Why might have been the case? There are several things I think were happening in this example. The first is that the teacher model did not have enough helpful dark knowledge. In this experiment, I trained both the teacher and student models for 10 epochs. In retrospect, the teacher model should have been trained for a longer period of time to achieve the best performance possible, and thus learn enough helpful dark knowledge that could then be distilled onto the student network. Had we used some huge ImageNet-based model on CIFAR 100, we would have probably seen more interesting results through distillation.

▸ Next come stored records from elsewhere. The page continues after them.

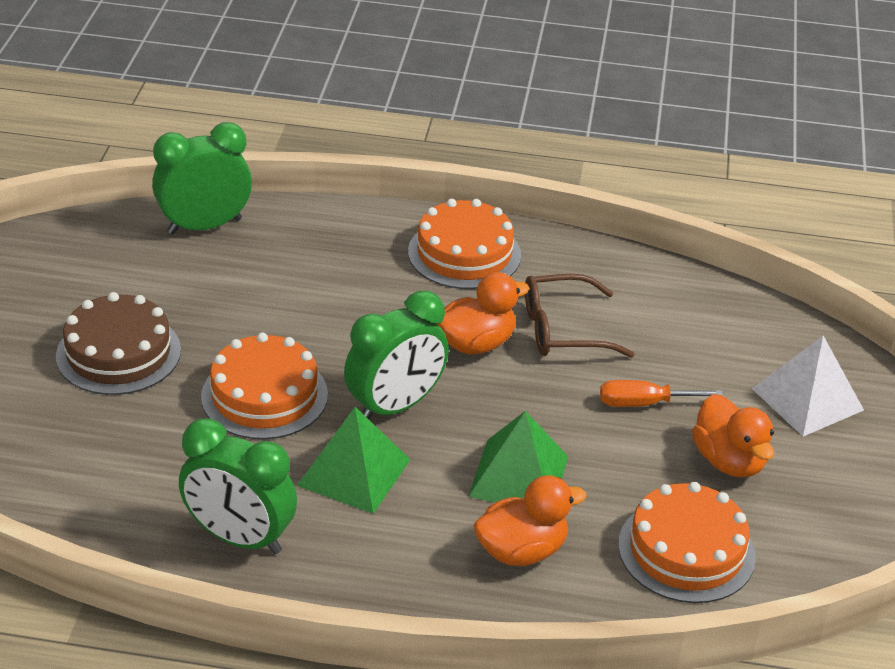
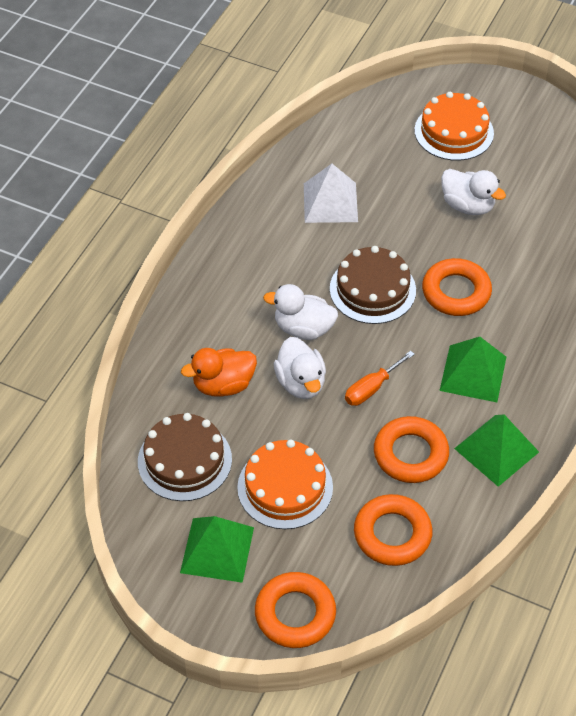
brown cake: [56,292,181,395] = 1 -> [138,413,232,501] [330,246,416,324] = 2
brown glasses: [525,274,634,357] = 1 -> none = 0
green clock: [152,122,252,234] [179,418,297,554] [344,291,449,419] = 3 -> none = 0
green pyramid: [297,407,411,514] [468,411,568,503] = 2 -> [180,516,254,583] [439,337,506,402] [454,415,539,487] = 3
orange cake: [201,333,328,439] [408,199,521,289] [618,482,756,603] = 3 -> [237,440,333,529] [414,92,494,161] = 2
orange duck: [436,272,530,355] [474,475,587,566] [692,394,774,478] = 3 -> [181,348,257,396] = 1
orange ring: none = 0 -> [255,572,336,648] [354,494,433,566] [374,416,449,483] [422,258,492,316] = 4
white duck: none = 0 -> [263,284,338,340] [274,337,326,399] [441,169,506,215] = 3

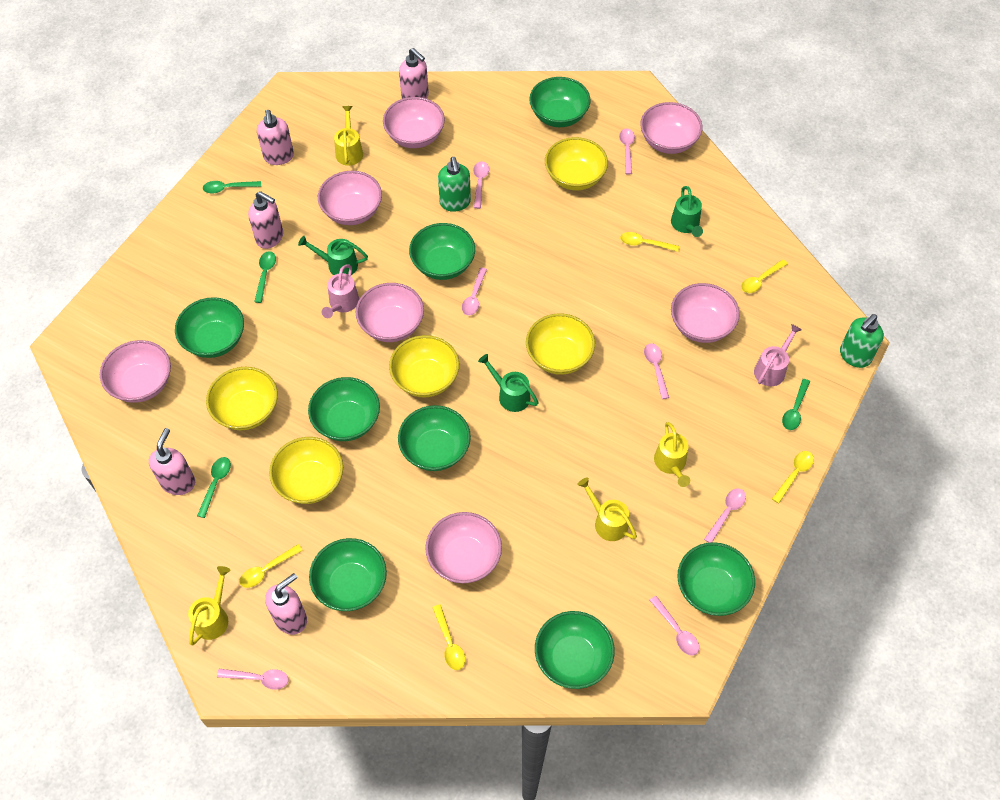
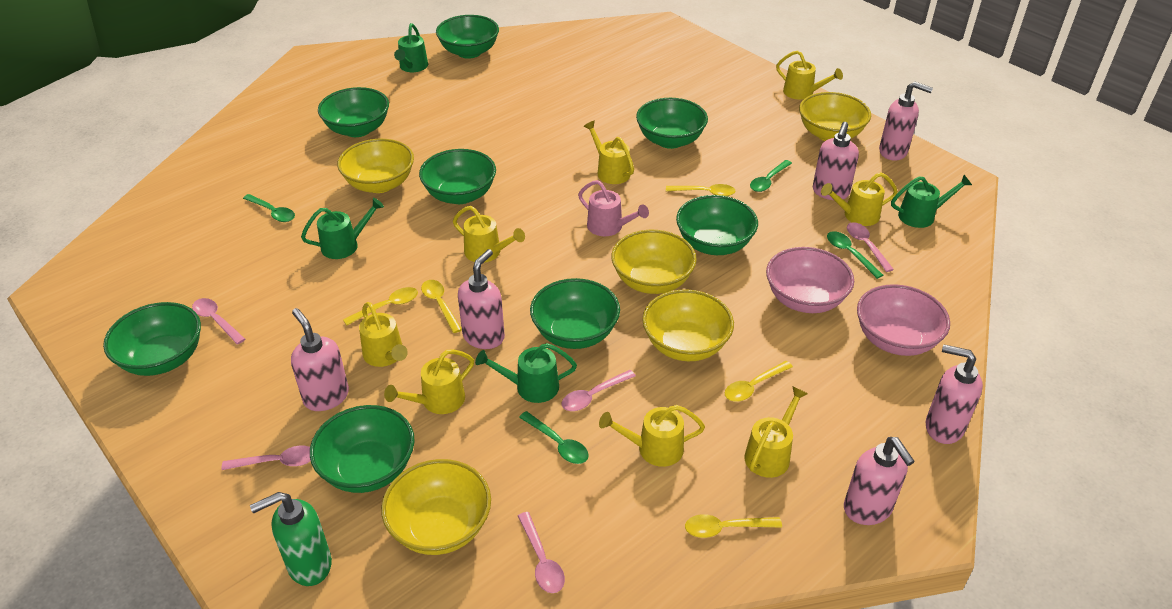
green soap dispenser: [438,157,471,212] [840,314,884,368] = 2 -> [250,492,332,586] = 1
green watering can: [298,236,368,275] [478,354,539,412] [671,186,703,237] = 3 -> [301,198,384,259] [394,23,428,72] [475,343,577,403] [891,175,972,228] = 4
pink bowl: [100,340,171,403] [318,171,382,225] [356,283,424,342] [383,97,445,148] [425,512,502,583] [640,102,703,154] [671,283,740,343] = 7 -> [766,247,854,313] [857,284,950,356] = 2
pink soap dispenser: [149,428,195,495] [248,191,283,249] [257,110,294,165] [265,573,307,635] [399,48,429,99] = 5 -> [291,308,349,411] [458,249,505,349] [813,122,859,200] [844,437,915,525] [879,81,933,160] [926,345,983,444] = 6
pink spoon: [217,669,288,689] [462,268,487,316] [473,161,489,209] [619,129,635,174] [644,343,669,399] [649,596,699,655] [704,488,746,543] = 7 -> [192,298,245,344] [222,446,311,470] [518,512,565,593] [562,370,636,411] [847,222,894,272] = 5
pink watering can: [322,264,359,318] [754,324,802,386] = 2 -> [578,180,649,236] = 1
yellow watering can: [188,566,230,646] [334,106,363,166] [578,477,637,541] [654,422,690,487] = 4 -> [359,302,408,367] [384,349,474,414] [453,206,525,263] [583,121,634,184] [599,405,705,467] [744,386,808,478] [776,50,843,100] [821,172,898,226] = 8

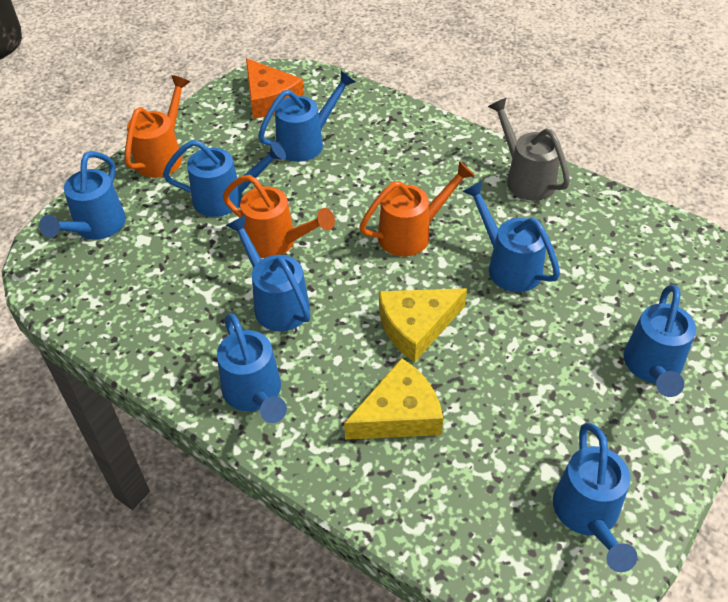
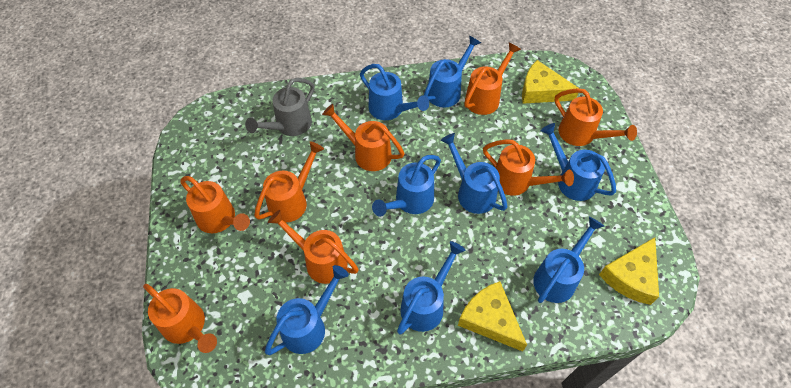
orange cheese: [246,58,304,119] = 1 -> none = 0
orange watering can: [125,75,190,178] [223,175,335,258] [359,161,475,257] = 3 -> [143,284,217,353] [181,176,250,233] [254,141,324,223] [268,210,359,284] [322,104,405,171] [464,42,521,115] [483,139,574,196] [555,88,637,146] = 8
yellow cheese: [344,358,443,440] [379,288,467,362] = 2 -> [458,281,527,351] [522,60,580,104] [599,237,659,305] = 3

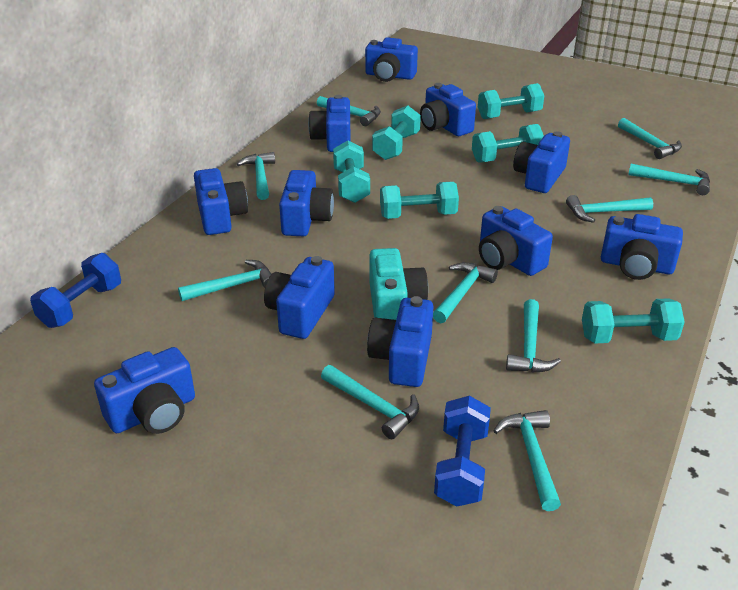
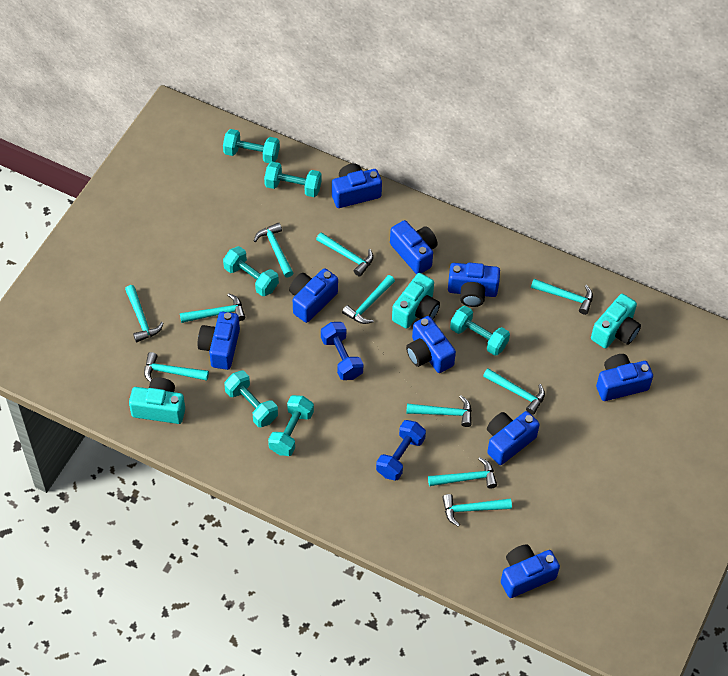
blue camera: [94,347,195,434] [194,168,248,235] [264,256,335,339] [279,170,334,237] [308,95,351,152] [365,37,418,82] [367,296,434,387] [420,83,476,136] [479,206,553,276] [513,131,570,193] [601,214,683,280] = 11 -> [198,312,240,370] [289,268,338,323] [332,164,382,208] [390,220,437,274] [406,316,456,373] [448,263,500,307] [487,411,540,465] [501,544,560,598] [596,354,653,401] = 9
turquoise camera: [369,248,428,320] = 1 -> [129,377,185,424] [392,273,440,329] [591,294,641,348] = 3
turquoise hammer: [178,260,272,301] [237,152,275,200] [317,96,381,126] [321,365,419,439] [433,262,498,323] [493,410,561,511] [506,299,561,373] [566,195,653,223] [618,118,682,159] [628,164,710,195] = 10 -> [125,285,164,342] [144,352,209,382] [180,293,245,323] [254,223,293,278] [316,232,373,277] [342,275,395,324] [406,396,472,427] [428,457,497,489] [442,494,512,527] [483,368,545,415] [531,279,593,315] = 11

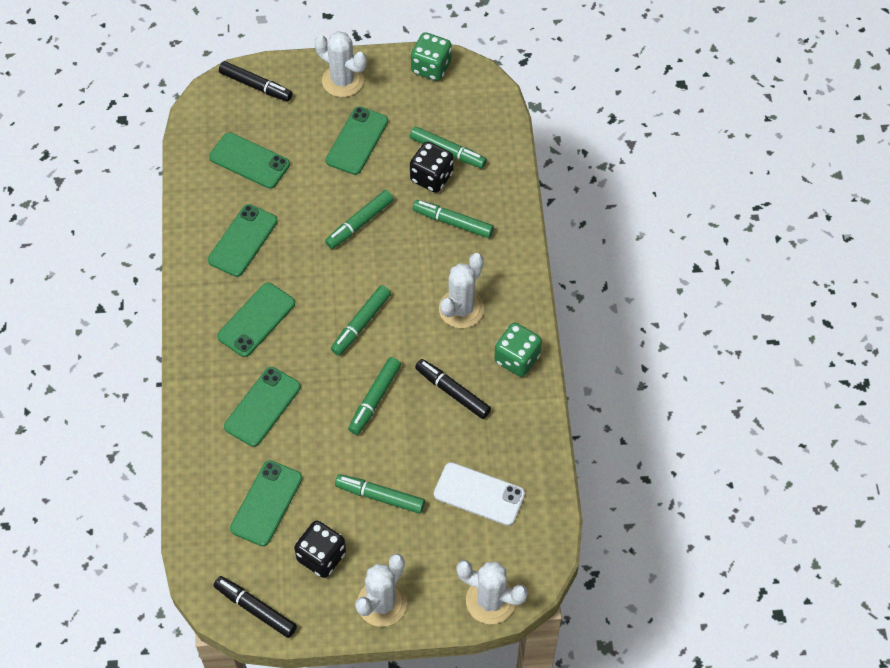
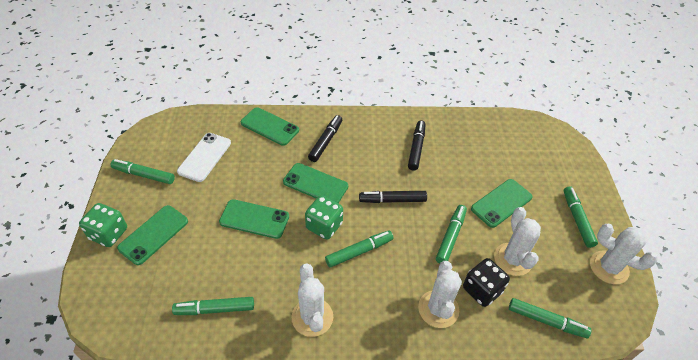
black dice: [294,521,346,578] [410,141,454,193] = 2 -> [463,258,510,307] = 1
green phone: [208,204,277,277] [209,132,290,189] [217,283,295,357] [224,367,301,447] [230,460,302,546] [326,106,388,175] = 6 -> [117,205,188,265] [219,199,289,239] [241,107,299,146] [283,163,348,203] [471,179,533,228] = 5

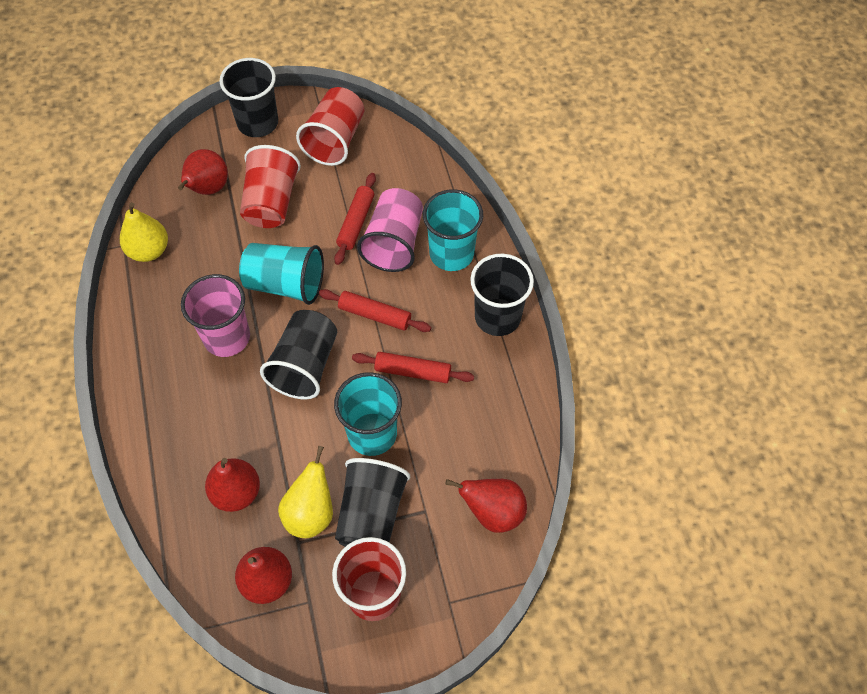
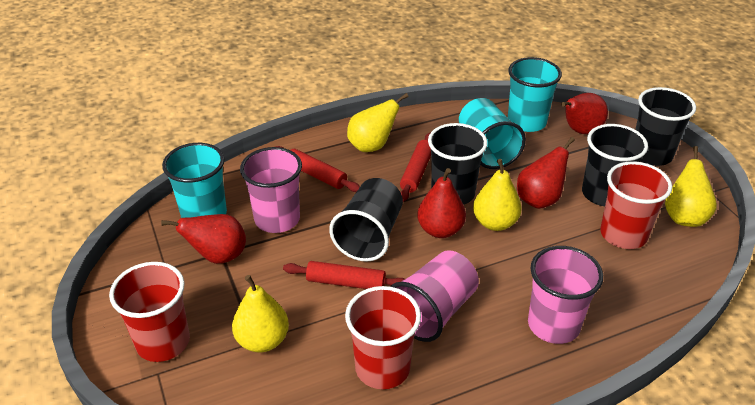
pink cup: [181,274,250,357] [357,188,423,272] = 2 -> [240,147,302,233] [390,250,479,342] [528,246,603,344] = 3
yellow pear: [120,202,168,262] [278,446,333,538] = 2 -> [232,275,289,353] [347,93,409,152] [473,159,522,231] [665,146,717,227] = 4

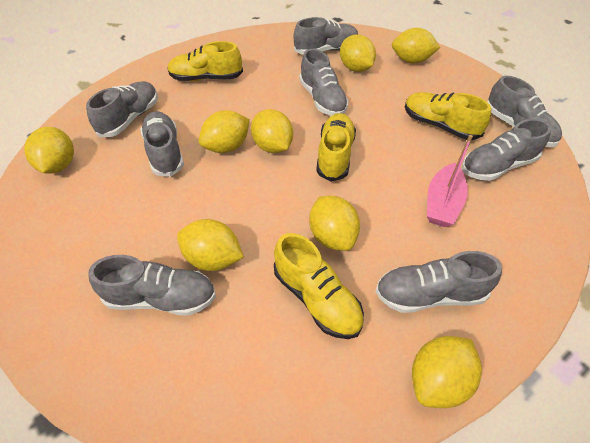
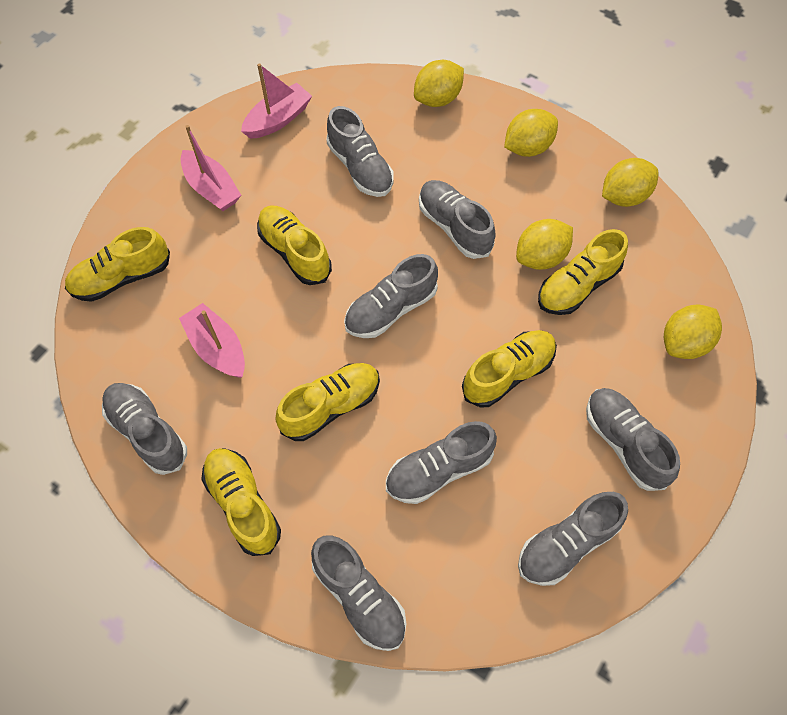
pink boat: [427,135,473,227] = 1 -> [179,303,245,378] [181,125,241,211] [241,63,312,139] = 3
yellow lemon: [24,127,74,174] [177,219,244,271] [199,110,250,153] [251,109,293,153] [309,196,360,251] [340,34,376,72] [392,28,440,63] [412,336,482,408] = 8 -> [414,60,464,107] [504,109,558,157] [516,219,573,270] [602,158,658,207] [664,305,722,359] = 5
yellow shoe: [167,41,243,81] [274,233,364,339] [316,113,356,182] [405,92,491,140] = 4 -> [65,227,170,302] [201,448,281,556] [257,206,332,285] [275,363,380,441] [462,330,557,407] [538,229,628,315] = 6

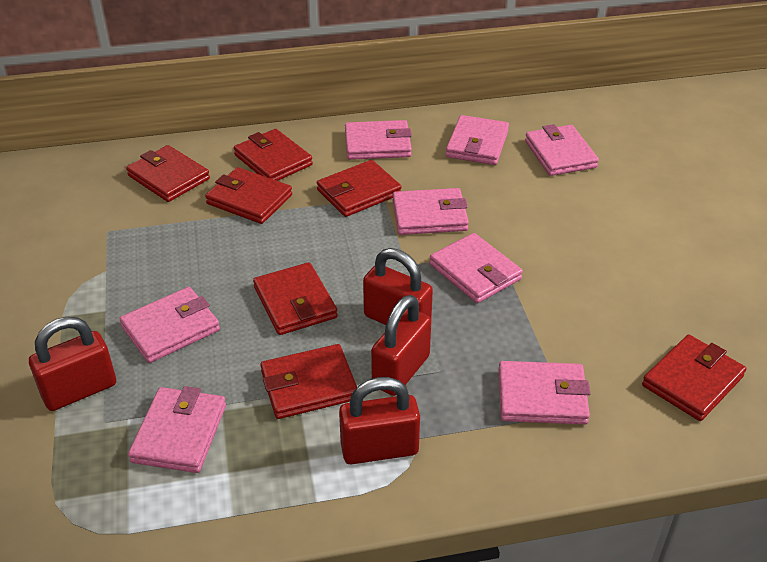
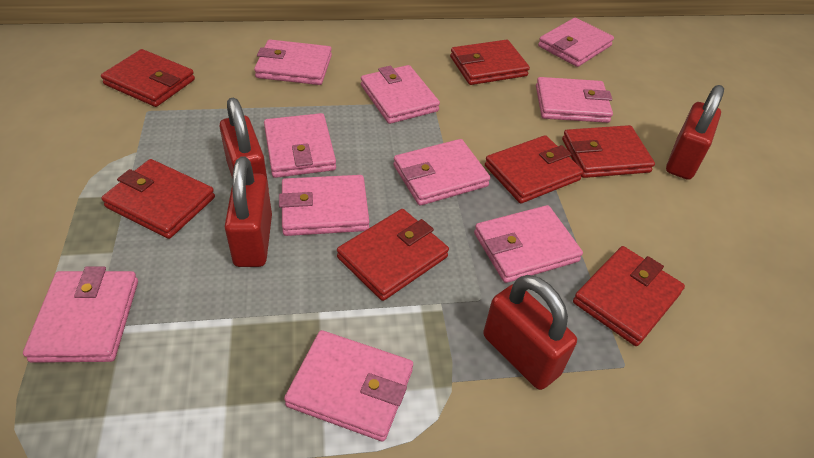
pink wallet: [120,287,220,363] [128,386,226,473] [345,120,412,160] [392,188,469,235] [430,233,523,303] [446,115,509,165] [498,361,590,425] [525,124,599,176] = 8 -> [23,266,138,363] [254,39,332,85] [264,113,336,178] [279,175,369,236] [284,330,413,442] [361,65,440,124] [393,139,490,206] [474,205,583,283] [536,77,613,123] [538,18,614,67] = 10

This relates to my second hypothesis, which is that the dataset was perhaps too simple for the networks. The student network was able to achieve a 98 percent point accuracy by training on the hard labels. This perhaps suggests that what we used as the student network itself could have been a teacher network of its own. Perhaps the student model should have been an even smaller network than the one we experimented with here.

Conclusion

Although our attempt at knowledge distillation did not quite go as we had expected, nonetheless I think it was a great opportunity for me to learn about an exciting area of research. I also think understanding knowledge distillation will be helpful when using larger transformer models. I personally prefer smaller models like DistilBERT than full-fledged super transformers like RoBERTA large. In using transformers and fiddling with them, I think understanding distillation will open up more possibilities for me, and at least give me more confidence when using distilled models for my experiments.

I hope you’ve enjoyed reading this post. Catch you up in the next one!